Sen. Sheldon Whitehouse, D-R.I., has introduced legislation to authorize $500 million of federal grant money for nationally or regionally important surface transportation projects.

The bill, S. 823, would extend from fiscal year 2013 to fiscal 2014 the $500 million authorized in last year’s surface transportation funding law, but never appropriated or disbursed. It would require the grants to be awarded on a competitive basis, in a way similar to the very popular Transportation Investment Generating Economic Recovery or TIGER grant program.

The grants are targeted towards major projects, many of which include bond-funding, that “accomplish national goals, such as generating national/regional economic benefits and improving safety, and that are difficult to complete with existing federal, state, local, and private funds,” according to the Federal Highway Administration.

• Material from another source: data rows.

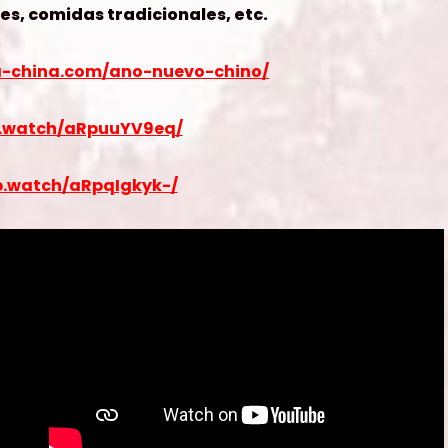
es, comidas tradicionales, etc.
-a-china.com/ano-nuevo-chino/
fb.watch/aRpuuYV9eq/
fb.watch/aRpqIgkyk-/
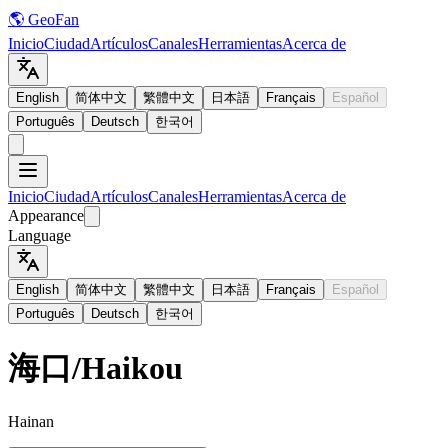
🌎 GeoFan
Inicio
Ciudad
Artículos
Canales
Herramientas
Acerca de
English
简体中文
繁體中文
日本語
Français
Español
Português
Deutsch
한국어
Inicio
Ciudad
Artículos
Canales
Herramientas
Acerca de
Appearance
Language
English
简体中文
繁體中文
日本語
Français
Español
Português
Deutsch
한국어
海口
/
Haikou
Hainan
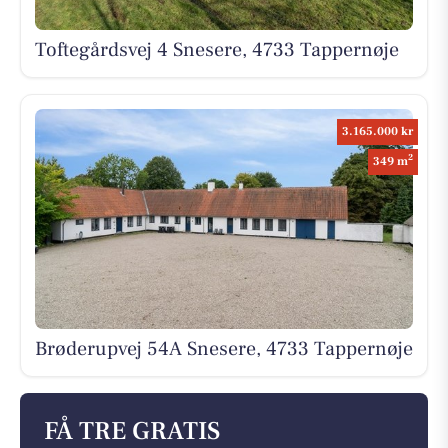
Toftegårdsvej 4 Snesere, 4733 Tappernøje
3.165.000 kr
2
349 m
Brøderupvej 54A Snesere, 4733 Tappernøje
FÅ TRE GRATIS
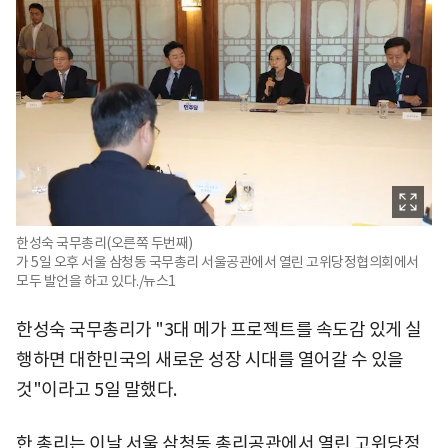
한성숙 국무총리(오른쪽 두번째)
가 5일 오후 서울 삼청동 국무총리 서울공관에서 열린 고위당정협의회에서
모두 발언을 하고 있다./뉴스1
한성숙 국무총리가 "3대 메가 프로젝트를 속도감 있게 실
행하면 대한민국의 새로운 성장 시대를 열어갈 수 있을
것"이라고 5일 말했다.
한 총리는 이날 서울 삼청동 총리공관에서 열린 고위당정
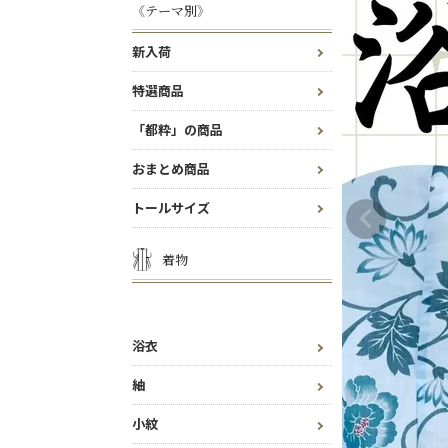
《テーマ別》
新入荷
特選商品
「都粋」の商品
おまとめ商品
トールサイズ
着物
浴衣
紬
小紋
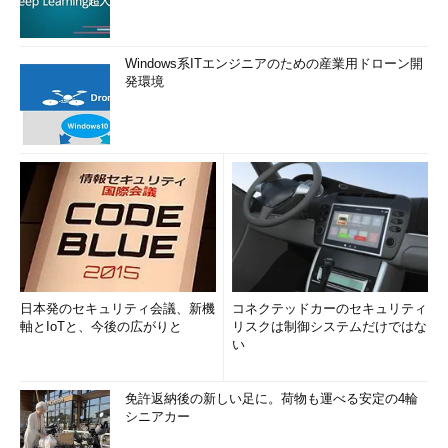
Windows系ITエンジニアのための産業用ドローン開
発環境
日本発のセキュリティ会議、新機
コネクテッドカーのセキュリティ
軸とIoTと、今後の広がりと
リスクは制御システムだけではな
い
免許返納後の新しい足に。荷物も運べる安定の4輪
シニアカー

Whitehouse has emphasized the benefit to his constituents, particularly how the bill might aid the Interstate-95 Viaduct project in Providence. That project, a massive replacement and relocation of a bridge in downtown Providence, already received a $10 million TIGER grant but Whitehouse said more money would help move the project forward.

“We need to continue investing in infrastructure to keep our highways and bridges safe, and to generate badly-needed jobs,” said Whitehouse, a member of the Senate Environment and Public Works Committee.  “This bill would establish a program to specifically target projects, such as northbound route 95 in Providence, that are vital to our national interest.  I’ll keep fighting to get this done.”

Because the funding would be predicated on a disbursement from the general fund, it would need to go through the normal appropriations process, even if it is passed into law.

While Whitehouse’s bill might find some traction in the Democrat-controlled Senate, its fate in the House is less certain. Joung Lee, associate director for finance and business development at the American Association of State Highway and Transportation Officials, said major general fund expenditures on transportation have been a priority for President Obama and that fact could be a dividing line between the two chambers of Congress.

“It’s a signature initiative from the administration,” Lee said. “The Senate may be more inclined to support similar initiatives.”

Although lawmakers on both sides of the aisle overwhelmingly agree that transportation investment is an important national priority, there is an increasing partisan divide over how to approach it. While Democrats favor a strong federal role, Republican lawmakers are increasingly inclined to explore the possibility of allowing states to take the lead.

The bill is currently awaiting action by the EPW Committee.